The solutions found by the Alpha... systems are at https://storage.googleapis.com/deepmind-media/DeepMind.com/Blog/imo-2024-solutions/index.html. (There are links in the top-of-page navbar to solutions to the individual problems.)
(If you're curious about the IMO questions or want to try them yourself before looking at the machine-generated proofs, you can find them -- and those for previous years -- at https://www.imo-official.org/problems.aspx.)
One caveat (note: an earlier version of what I wrote failed to notice this and quite wrongly explicitly claimed something different): "First, the problems were manually translated into formal mathematical language for our systems to understand." It feels to me like it shouldn't be so hard to teach an LLM to convert IMO problems into Lean or whatever, but apparently they aren't doing that yet. [EDITED to add:] But it seems they are doing this to generate training data. Perhaps the fact that they didn't do it for the IMO problem statements themselves reveals something about the limitations of their English-to-Lean translator?

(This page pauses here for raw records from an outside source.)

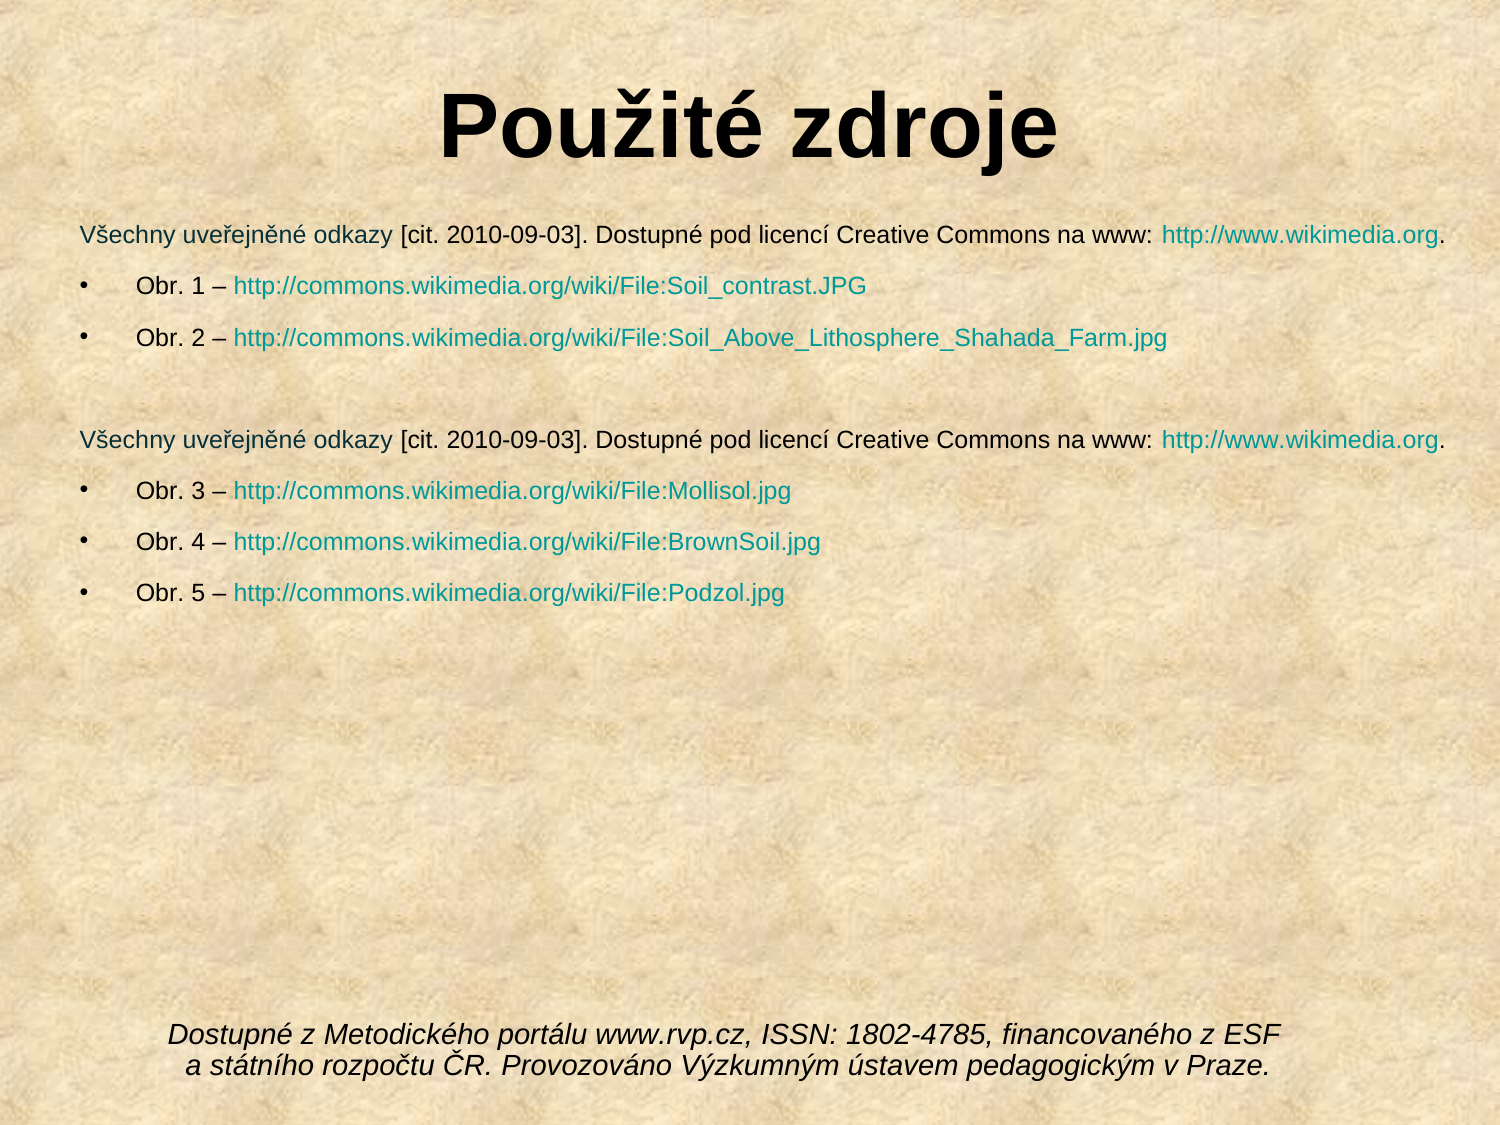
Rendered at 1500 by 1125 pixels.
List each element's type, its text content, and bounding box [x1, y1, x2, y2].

list Všechny uveřejněné odkazy [cit. 2010-09-03]. Dostupné pod licencí Creative Commons na www: http://www.wikimedia.org. Obr. 1 – http://commons.wikimedia.org/wiki/File:Soil_contrast.JPG Obr. 2 – http://commons.wikimedia.org/wiki/File:Soil_Above_Lithosphere_Shahada_Farm.jpg Všechny uveřejněné odkazy [cit. 2010-09-03]. Dostupné pod licencí Creative Commons na www: http://www.wikimedia.org. Obr. 3 – http://commons.wikimedia.org/wiki/File:Mollisol.jpg Obr. 4 – http://commons.wikimedia.org/wiki/File:BrownSoil.jpg Obr. 5 – http://commons.wikimedia.org/wiki/File:Podzol.jpg [64, 196, 1477, 752]
title Použité zdroje [75, 45, 1426, 196]
picture [0, 0, 1500, 1125]
text_box Dostupné z Metodického portálu www.rvp.cz, ISSN: 1802-4785, financovaného z ESF a státního rozpočtu ČR. Provozováno Výzkumným ústavem pedagogickým v Praze. [147, 1011, 1311, 1091]
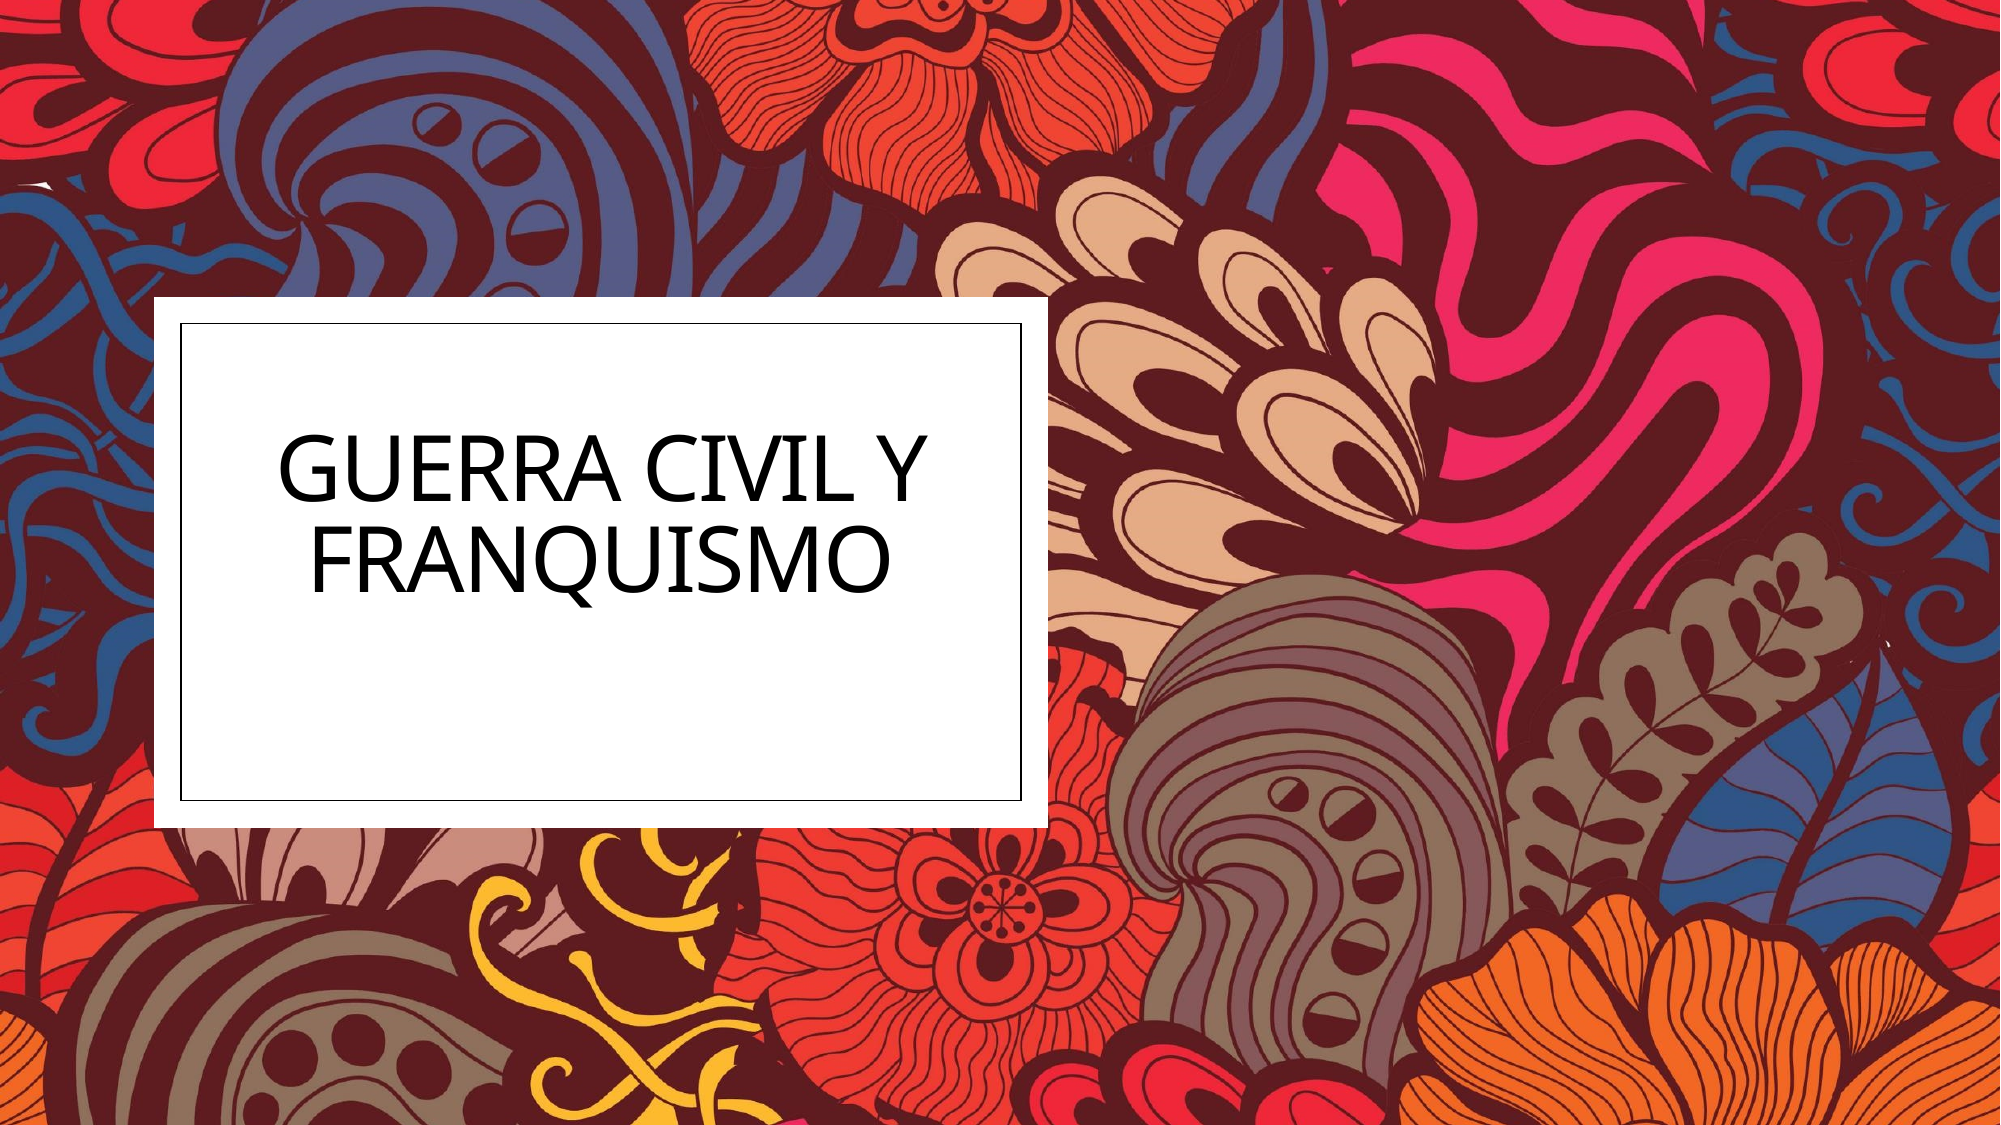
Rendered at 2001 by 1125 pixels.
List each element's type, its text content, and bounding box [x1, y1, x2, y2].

text_box [154, 297, 1048, 828]
picture [0, 0, 2000, 1125]
title Guerra civil y franquismo [209, 385, 993, 654]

Another caveat: "Our systems solved one problem within minutes and took up to three days to solve the others." Later on they say that AlphaGeometry 2 solved the geometry question within 19 seconds, so I guess that was also the one that was done "within minutes". Three days is a lot longer than human IMO contestants get given, but this feels to me like the sort of thing that will predictably improve pretty rapidly.